▶ [Page excerpt]
Article I NAME AND PURPOSE

The organization shall be known as the Philanthropic Planning Group of Greater New York (“PPGGNY”). Its purpose is to provide continuing education in topics related to charitable gift planning for fundraising professionals employed by not-for-profit organizations, independent consultants, and those in related professions who have an interest in this field. PPGGNY is a 501(c)(3) not-for-profit corporation incorporated in the State of New York and affiliated with the National Association for Charitable Gift Planners (NACGP), formerly the Partnership for Philanthropic Planning (“PPP”).

 
Article II MEMBERSHIP

Any individual interested in charitable gift planning may become a member. All members shall have voting rights. Any organization paying the membership dues for an individual will have the right to substitute another individual if they do so in writing to the management company.

▶ [Dataset extract]

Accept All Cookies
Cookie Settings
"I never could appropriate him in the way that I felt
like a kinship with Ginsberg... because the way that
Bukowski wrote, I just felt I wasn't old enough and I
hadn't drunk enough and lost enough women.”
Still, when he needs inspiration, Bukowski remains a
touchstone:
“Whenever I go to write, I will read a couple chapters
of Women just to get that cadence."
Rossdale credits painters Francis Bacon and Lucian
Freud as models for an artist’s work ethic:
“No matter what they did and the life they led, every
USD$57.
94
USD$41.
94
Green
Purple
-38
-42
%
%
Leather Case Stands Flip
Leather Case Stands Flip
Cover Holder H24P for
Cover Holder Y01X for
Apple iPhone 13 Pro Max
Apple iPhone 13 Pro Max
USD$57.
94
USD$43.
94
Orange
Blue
...
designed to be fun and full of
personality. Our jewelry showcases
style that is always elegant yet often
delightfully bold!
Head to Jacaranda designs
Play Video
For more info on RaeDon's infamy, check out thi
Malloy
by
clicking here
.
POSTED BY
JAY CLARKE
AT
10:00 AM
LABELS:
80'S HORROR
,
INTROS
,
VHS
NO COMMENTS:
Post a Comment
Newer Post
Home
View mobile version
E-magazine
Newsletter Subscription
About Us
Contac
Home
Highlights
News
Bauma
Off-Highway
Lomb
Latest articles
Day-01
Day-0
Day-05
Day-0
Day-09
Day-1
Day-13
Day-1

▶ [What to work on]
A. According to the bylaws excerpt, what was the National Association for Charitable Gift Planners formerly called?
B. Quote the bylaws excerpt from "The organization shall" to "the management company.".
The records have no connection to the bylaws excerpt.

▶ [Set of answers]
A. The Partnership for Philanthropic Planning ("PPP").

B.
The organization shall be known as the Philanthropic Planning Group of Greater New York (“PPGGNY”). Its purpose is to provide continuing education in topics related to charitable gift planning for fundraising professionals employed by not-for-profit organizations, independent consultants, and those in related professions who have an interest in this field. PPGGNY is a 501(c)(3) not-for-profit corporation incorporated in the State of New York and affiliated with the National Association for Charitable Gift Planners (NACGP), formerly the Partnership for Philanthropic Planning (“PPP”).

 
Article II MEMBERSHIP

Any individual interested in charitable gift planning may become a member. All members shall have voting rights. Any organization paying the membership dues for an individual will have the right to substitute another individual if they do so in writing to the management company.